“Protected conversations”: a bully’s charter

Part of the government’s call for evidence on compensated no-fault dismissals also deals with the latest wheeze to come out from the Department of Business, Innovation and Skills, which is to introduce what the government is terming “protected conversations”.

In the words of the latest consultation document, “We will consult later in the year on introducing a system of ‘protected conversations’, with the aim of enabling employers to more confidently raise issues such as poor performance in an open way, free from the worry it will be used as evidence in a subsequent tribunal claim”

The rationale goes something like this. It is presently common, in workplaces where a union is recognised, for an employer who is in the process of dismissing a worker to invite in the worker’s union representative for an informal and off-the-record (in lawyers’ speak “privileged”) meeting. At the meeting, the employer may make a settlement offer to the worker, sometimes a generous offer, which (if accepted) cuts off the possibility of a protracted dispute, saving both sides emotional distress and money.

The conversation has to be off-the-record because otherwise it might unfairly prejudice a party making an interim concession for the purposes of settlement only. EG an employer might say “for today, I’m willing to consider that the dismissal is unfair, in order to work out how much it might be worth to the worker, and so that I make a credible offer.” That doesn’t mean the employer actually thinks the dismissal is unfair, and if the worker was able to rely on that concession in later proceedings, you would simply never get any settlement at all.

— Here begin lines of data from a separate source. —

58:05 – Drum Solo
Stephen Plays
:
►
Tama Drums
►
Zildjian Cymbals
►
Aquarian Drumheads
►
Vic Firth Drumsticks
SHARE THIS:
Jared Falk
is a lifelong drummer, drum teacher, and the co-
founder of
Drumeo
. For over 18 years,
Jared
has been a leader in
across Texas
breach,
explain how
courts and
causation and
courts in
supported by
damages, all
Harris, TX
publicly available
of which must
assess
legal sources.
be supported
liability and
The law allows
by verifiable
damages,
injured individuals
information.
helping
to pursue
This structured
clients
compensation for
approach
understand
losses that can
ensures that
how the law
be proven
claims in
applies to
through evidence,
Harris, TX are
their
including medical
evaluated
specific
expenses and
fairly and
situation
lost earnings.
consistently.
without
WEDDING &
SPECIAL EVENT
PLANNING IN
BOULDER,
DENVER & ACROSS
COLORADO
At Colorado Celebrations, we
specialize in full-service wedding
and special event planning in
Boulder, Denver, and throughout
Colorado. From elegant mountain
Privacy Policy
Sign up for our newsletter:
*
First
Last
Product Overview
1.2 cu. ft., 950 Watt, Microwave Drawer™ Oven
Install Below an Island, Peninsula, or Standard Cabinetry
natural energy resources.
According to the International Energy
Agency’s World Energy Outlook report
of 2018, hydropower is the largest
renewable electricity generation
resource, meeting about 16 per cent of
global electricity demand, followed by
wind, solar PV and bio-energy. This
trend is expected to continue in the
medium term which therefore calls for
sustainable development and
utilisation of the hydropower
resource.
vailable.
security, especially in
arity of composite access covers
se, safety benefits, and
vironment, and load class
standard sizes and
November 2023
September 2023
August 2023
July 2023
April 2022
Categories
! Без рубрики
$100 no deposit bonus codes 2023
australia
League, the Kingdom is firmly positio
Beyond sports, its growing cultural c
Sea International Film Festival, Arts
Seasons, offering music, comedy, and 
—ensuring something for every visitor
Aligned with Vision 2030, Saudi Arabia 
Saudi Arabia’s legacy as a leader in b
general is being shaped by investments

Why not, the government suggests, introduce a similar process to benefit workers who aren’t represented, either by unions or solicitors?

The problems with the proposal are legion. Here I’ll focus on three:

1. The reason why protected conversations work between representatives is that (usually) neither side has an emotional engagement in the conversation. If you had the conversations directly between a worker and a dismissing manager, at around the time of dismissal, the worker would be constantly saying “I don’t want to be sacked” and the manager would be justifying the dismissal. IE save in the most unusual case, people wouldn’t focus on the merits or otherwise of settlement, but simply on the original decision. So “protected conversations” won’t get the benefit that’s intended for them.

2. One reason why the present system works is that there are safeguards built in for the worker. If the outcome of the conversation is an offer of settlement, that isn’t the end of the process. The worker also has the protection, before settlement is finalised, of advice from an independent representative. They may be a trade union rep, although usually it’s a solicitor and many solicitors use this process to genuinely interrogate the settlement offer.

At the same time as introducing protected conversations, the coalition is also contemplating allowing employer’s personnel departments to sign off settlement agreements on behalf of workers. IE the employer would formulate a settlement proposal, and the employer would decide whether it was a fair offer. This process is unbalanced, and very clearly opens up the possibility of protracted legal disputes – as soon as the worker gets to see an advisor of their own, and the advisor says to them: “you do know that the claim you settled for £500 was worth ten times that?”

3. One of the reasons the current system works is that – on the employer’s side – generally the negotiator isn’t the manager who took the original decision to dismiss, etc.

The government’s proposal is to push back “privilege” to an earlier stage: as the quote above from the BIS illustrates, the conversations they have in mind would be ones long predating a dismissal.

Experience of life teaches that employers generally support their own dismissal decisions, and generally react with unease (and sometimes anger) when they are challenged. This is one reason why claimant lawyers dislike unrepresented Respondents at least as much as respondent lawyers dislike unrepresented Claimants (or if anything slightly more). Owners of small companies fight over every penny and often have real difficulty granting legitimacy to workers who sue them (even when, from the perspective of lawyers or the courts, the workers are obviously right to do so).

Protecting dismissal-related conversations directly between the employer and the worker will mean that the worker will not be able to tell the Tribunal what was said to them during their dismissal. IE rather than protecting genuine settlement discussions; it will simply mean that the Tribunal can’t know what the worker was told when they began to challenge their dismissal.

In all sorts of routine circumstances – eg a standard misconduct dismissal – it may be that the employer will have said something that is genuinely prejudicial to their case. EG the worker asks “You’re telling me you think I had a fight with Harry, and we both punched each other. So why are you sacking me, but not Harry?” The Tribunal may genuinely want to know the employer’s original, unguarded answer. If the answer was given during a protected conversation however, the Tribunal could not be told.

But the worst of it would be if the employer blustered during the conversation, or became aggressive, or (as happens depressingly often) tried to bully the employee into resignation (perhaps because the employer did not understand that a worker who resigns can still, potentially, bring an unfair dismissal claim). Why shouldn’t a worker be able to bring this conduct, if it was oppressive, and if it casts light on the dismissal, to the attention of the Tribunal?